Arrancó el espectáculo más consumido en buena parte del planeta. Pero uno no sabe de fútbol, ni de jugadas, estrategias o rotaciones. Es solo un intruso en este deporte secuestrado hoy por la desvergüenza. 

Ayer explotó ese arrebato mundial que alguien definió como la religión laica con más fieles del mundo. Y te planteas cómo cuestionar esa estampida de nacionalismo, racismo y machismo que ayer se puso en marcha. Cómo entender ese deporte que, como dijera Terry Eagleton: “se ha convertido en una herramienta para la dominación capitalista y que nadie que quiera un cambio radical puede eludir la necesidad de abolirlo, aunque esto sea políticamente imposible”. 
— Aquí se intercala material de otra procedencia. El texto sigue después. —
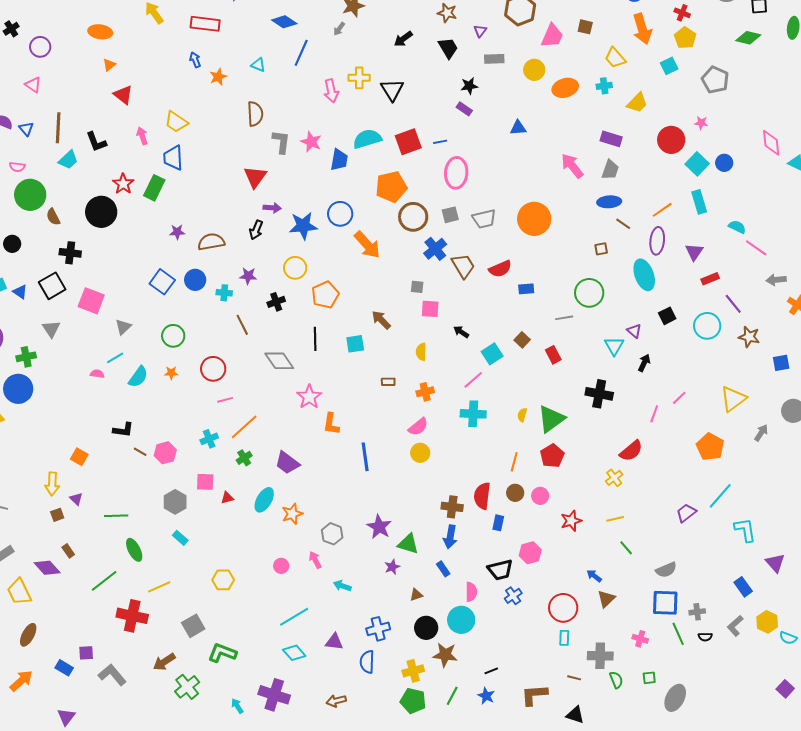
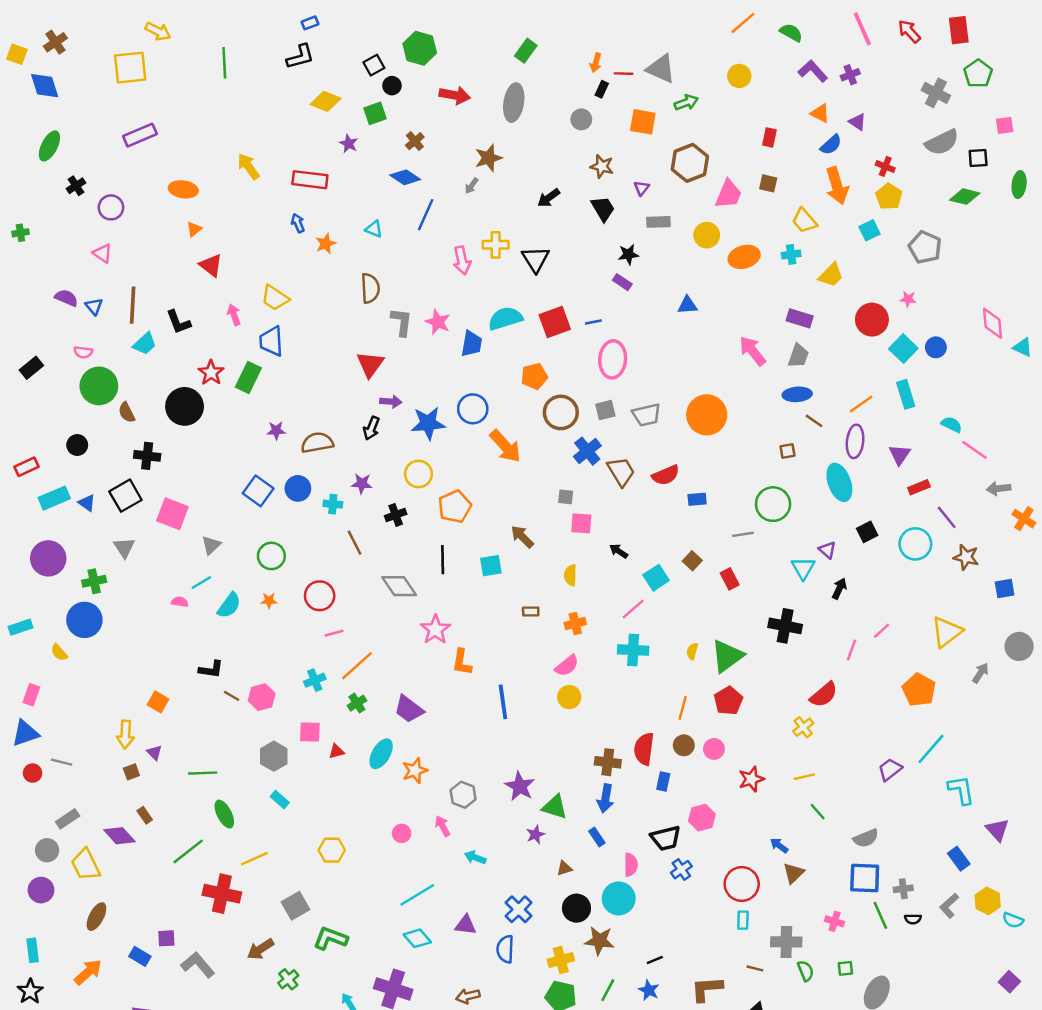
orange pentagon: (391, 187) -> (534, 376), size x0.7
blue cross: (378, 629) -> (519, 909), turned -30
green cross: (187, 687) -> (288, 979), size x0.7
Romper el discurso hegemónico futbolístico es difícil, pero Qatar es una vergüenza tal que no se puede obviar. Por muchas razones. Qatar es un país que carece de toda tradición futbolística gobernado por una dictadura absolutista impugnada por los principales colectivos de derechos humanos del mundo. Qatar es la consecuencia de cómo el fútbol se ha transformado, de la mano corrupta de la FIFA, en una gigantesca mercancía global. Y todo apesta. Por eso la Copa del Mundo quiere ser el recambio cosmético que tanto la FIFA como la propia dictadura catarí necesitan. Y hay mucha gente dispuesta a echarles una mano a cambio de indulgencias multimillonarias. 

Ahora bien, cómo te enfrentas a esto si te gusta el fútbol. Ese fútbol que forma parte de la historia popular. A ese fútbol que, como dice Carles Viñas, “sufren los futbolistas negros en el Congo belga, el fútbol con pasamontañas en el México zapatista, el fútbol de restricciones que viven los jugadores y clubes palestinos y el de las favelas brasileñas y las townships sudafricanas”. 

Quizá sabiendo que el fútbol es esa metáfora social que nos permite comprender el mundo que nos rodea y que hoy necesita de un o una valiente que desbroce tanta hipocresía.